Published:  12:00 AM, 28 March 2016

Assad hails recapture of Palmyra from IS

Assad hails recapture of Palmyra from IS
Islamic State fighters have withdrawn from Palmyra in a defeat hailed by the Syrian president, Bashar al-Assad, as a success for his government forces and allies. The Isis retreat came after an assault from Syrian government forces backed by Russian airstrikes, Syrian state media and activist monitoring groups said on Sunday. "The liberation of the historic city of Palmyra today is an important achievement and another indication of the success of the strategy pursued by the Syrian army and its allies in the war against terrorism," state television quoted Assad as telling a visiting French delegation. The capture of the modern city and its celebrated ancient ruins follows a three-week campaign and strategically leaves exposed the approaches to the Isis heartlands of Deir ez-Zor and Raqqa to the east, to where many fighters retreated. Isis has come under mounting pressure on several fronts in Iraq and Syria in recent months.
Syrian television quoted a military source saying the army and its militia allies took "complete control over the city of Palmyra". A state TV reporter spoke live from inside Palmyra, showing troops in the centre and some of the nearby buildings reduced to rubble. The UK-based Syrian Observatory for Human Rights (SOHR) said there was still gunfire in the eastern part of the city on Sunday morning but the bulk of the Isis force had retreated. The SOHR's director, Rami Abdulrahman, said 400 Isis fighters died in the battle, which he described as the biggest single defeat for the group since it declared a caliphate in areas of Syria and Iraq under its control in 2014. Moscow announced earlier this month that it would begin drawing down its forces in Syria but would continue to target Isis and other extremist groups. Russia's defense minister said on Saturday that Russian jets had carried out 40 air sorties near Palmyra in a 24-hour period, hitting 158 targets and killing more than 100 militants.
Isis drove Syrian government forces from Palmyra in a matter of days last May and later demolished some of the best-known monuments in the Unesco world heritage site, including two large temples dating back more than 1,800 years and a Roman triumphal archway.
Isis also demolished Palmyra's infamous Tadmur prison, where thousands of government opponents were reportedly tortured. The Syrian culture minister, Issam Khalil, hailed the recapture of Palmyra as a "victory for humanity and right over all projects of darkness". As Syria's top archaeologist prepared to see how much of the ancient city survived or could be salvaged, he vowed that Palmyra's famous temples would rise again from the desert sands. "We will not leave the temples destroyed," Maamoun Abdelkarim, Syria's director of antiquities, said.

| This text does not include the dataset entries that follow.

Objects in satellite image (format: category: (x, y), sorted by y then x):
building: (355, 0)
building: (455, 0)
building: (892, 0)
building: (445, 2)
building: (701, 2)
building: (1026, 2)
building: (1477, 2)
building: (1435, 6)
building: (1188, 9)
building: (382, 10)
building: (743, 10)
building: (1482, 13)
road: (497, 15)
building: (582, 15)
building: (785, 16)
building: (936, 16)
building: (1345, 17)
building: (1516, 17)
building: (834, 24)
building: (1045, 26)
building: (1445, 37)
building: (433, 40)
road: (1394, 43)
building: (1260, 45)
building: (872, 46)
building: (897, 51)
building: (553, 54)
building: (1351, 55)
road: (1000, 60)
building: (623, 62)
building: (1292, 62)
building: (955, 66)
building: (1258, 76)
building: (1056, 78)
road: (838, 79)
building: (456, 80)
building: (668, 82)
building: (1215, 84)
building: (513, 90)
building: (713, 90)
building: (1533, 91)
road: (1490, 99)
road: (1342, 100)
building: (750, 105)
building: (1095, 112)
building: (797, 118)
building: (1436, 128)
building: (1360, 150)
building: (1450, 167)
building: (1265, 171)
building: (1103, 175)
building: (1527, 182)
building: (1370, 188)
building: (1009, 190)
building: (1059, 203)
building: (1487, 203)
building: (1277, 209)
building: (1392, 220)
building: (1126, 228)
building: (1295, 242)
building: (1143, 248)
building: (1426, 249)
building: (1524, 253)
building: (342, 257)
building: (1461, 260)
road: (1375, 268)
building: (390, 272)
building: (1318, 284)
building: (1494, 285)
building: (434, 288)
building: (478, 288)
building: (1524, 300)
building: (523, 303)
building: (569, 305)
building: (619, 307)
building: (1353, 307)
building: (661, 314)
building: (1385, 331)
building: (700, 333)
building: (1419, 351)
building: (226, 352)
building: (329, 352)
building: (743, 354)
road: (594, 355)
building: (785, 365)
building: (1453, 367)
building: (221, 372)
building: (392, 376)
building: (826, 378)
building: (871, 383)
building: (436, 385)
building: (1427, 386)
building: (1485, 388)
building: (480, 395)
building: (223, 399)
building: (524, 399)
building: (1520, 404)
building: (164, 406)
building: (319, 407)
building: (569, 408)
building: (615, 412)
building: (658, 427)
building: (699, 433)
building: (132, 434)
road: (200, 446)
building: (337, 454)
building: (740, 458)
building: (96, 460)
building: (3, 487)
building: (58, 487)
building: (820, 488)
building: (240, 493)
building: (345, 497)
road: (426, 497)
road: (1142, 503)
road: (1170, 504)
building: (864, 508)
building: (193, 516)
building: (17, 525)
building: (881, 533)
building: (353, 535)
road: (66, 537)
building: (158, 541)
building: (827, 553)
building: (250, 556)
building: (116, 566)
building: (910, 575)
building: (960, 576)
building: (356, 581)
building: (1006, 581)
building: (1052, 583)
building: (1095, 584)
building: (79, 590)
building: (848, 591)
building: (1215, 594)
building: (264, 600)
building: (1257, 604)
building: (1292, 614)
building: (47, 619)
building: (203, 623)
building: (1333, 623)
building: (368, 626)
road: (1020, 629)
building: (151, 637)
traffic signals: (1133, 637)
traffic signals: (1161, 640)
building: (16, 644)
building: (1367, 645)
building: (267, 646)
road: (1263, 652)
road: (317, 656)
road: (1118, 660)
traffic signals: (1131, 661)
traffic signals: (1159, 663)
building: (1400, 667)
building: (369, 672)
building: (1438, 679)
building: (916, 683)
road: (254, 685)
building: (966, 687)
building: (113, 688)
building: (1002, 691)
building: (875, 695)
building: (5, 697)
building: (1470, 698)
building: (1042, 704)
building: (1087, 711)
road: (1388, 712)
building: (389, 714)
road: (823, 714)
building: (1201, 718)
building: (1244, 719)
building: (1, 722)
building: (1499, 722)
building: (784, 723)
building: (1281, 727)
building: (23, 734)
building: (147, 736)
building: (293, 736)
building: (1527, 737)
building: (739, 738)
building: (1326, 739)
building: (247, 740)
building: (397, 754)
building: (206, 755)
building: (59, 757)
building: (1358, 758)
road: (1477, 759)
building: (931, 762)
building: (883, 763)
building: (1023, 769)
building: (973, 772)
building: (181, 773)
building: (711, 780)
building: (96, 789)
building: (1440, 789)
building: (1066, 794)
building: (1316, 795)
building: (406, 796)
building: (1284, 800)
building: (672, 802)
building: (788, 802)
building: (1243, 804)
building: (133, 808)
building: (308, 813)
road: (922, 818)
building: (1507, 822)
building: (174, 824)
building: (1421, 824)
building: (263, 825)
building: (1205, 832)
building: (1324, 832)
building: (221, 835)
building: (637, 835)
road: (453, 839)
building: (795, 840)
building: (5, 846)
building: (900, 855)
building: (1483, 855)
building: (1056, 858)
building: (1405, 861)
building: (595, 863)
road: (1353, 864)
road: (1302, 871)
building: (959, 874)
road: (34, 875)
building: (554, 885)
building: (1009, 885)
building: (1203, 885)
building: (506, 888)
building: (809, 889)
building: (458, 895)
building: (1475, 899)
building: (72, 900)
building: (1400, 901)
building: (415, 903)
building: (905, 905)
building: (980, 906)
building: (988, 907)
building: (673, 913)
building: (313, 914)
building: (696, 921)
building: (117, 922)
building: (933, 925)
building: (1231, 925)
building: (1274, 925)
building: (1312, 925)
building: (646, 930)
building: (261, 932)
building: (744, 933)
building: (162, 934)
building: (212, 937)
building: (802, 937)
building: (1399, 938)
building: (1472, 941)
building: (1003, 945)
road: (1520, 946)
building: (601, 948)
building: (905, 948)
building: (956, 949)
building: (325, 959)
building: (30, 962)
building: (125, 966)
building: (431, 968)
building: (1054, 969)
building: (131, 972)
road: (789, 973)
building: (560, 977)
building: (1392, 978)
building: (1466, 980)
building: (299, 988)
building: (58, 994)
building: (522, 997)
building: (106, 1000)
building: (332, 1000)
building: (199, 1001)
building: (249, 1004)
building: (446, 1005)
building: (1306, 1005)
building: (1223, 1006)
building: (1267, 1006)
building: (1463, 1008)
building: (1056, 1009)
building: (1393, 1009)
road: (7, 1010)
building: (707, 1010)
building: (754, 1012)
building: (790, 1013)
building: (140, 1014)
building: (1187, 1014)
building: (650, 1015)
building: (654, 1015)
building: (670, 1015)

"We have to send a message against terrorism that we are united in protecting our heritage. We will never accept that the children of Syria and the world visit the site of Baalshamin and Bel and the victory arch while they are lying in ruins on the ground. We will rebuild them."
Isis blew up many of the city's most revered buildings and murdered 82-year-old Khaled al-Asaad, the senior scholar who had preserved and studied the city all his life, when they swept into Palmyra last May. The videotaped destruction caused archaeologists around the world to despair.
Advancing soldiers had been issued with warnings to watch out for booby-traps that could cause more damage to the site, Abdelkarim said, and archaeologists would follow in their wake to start the painstaking work of reconstructing the buildings from the rubble.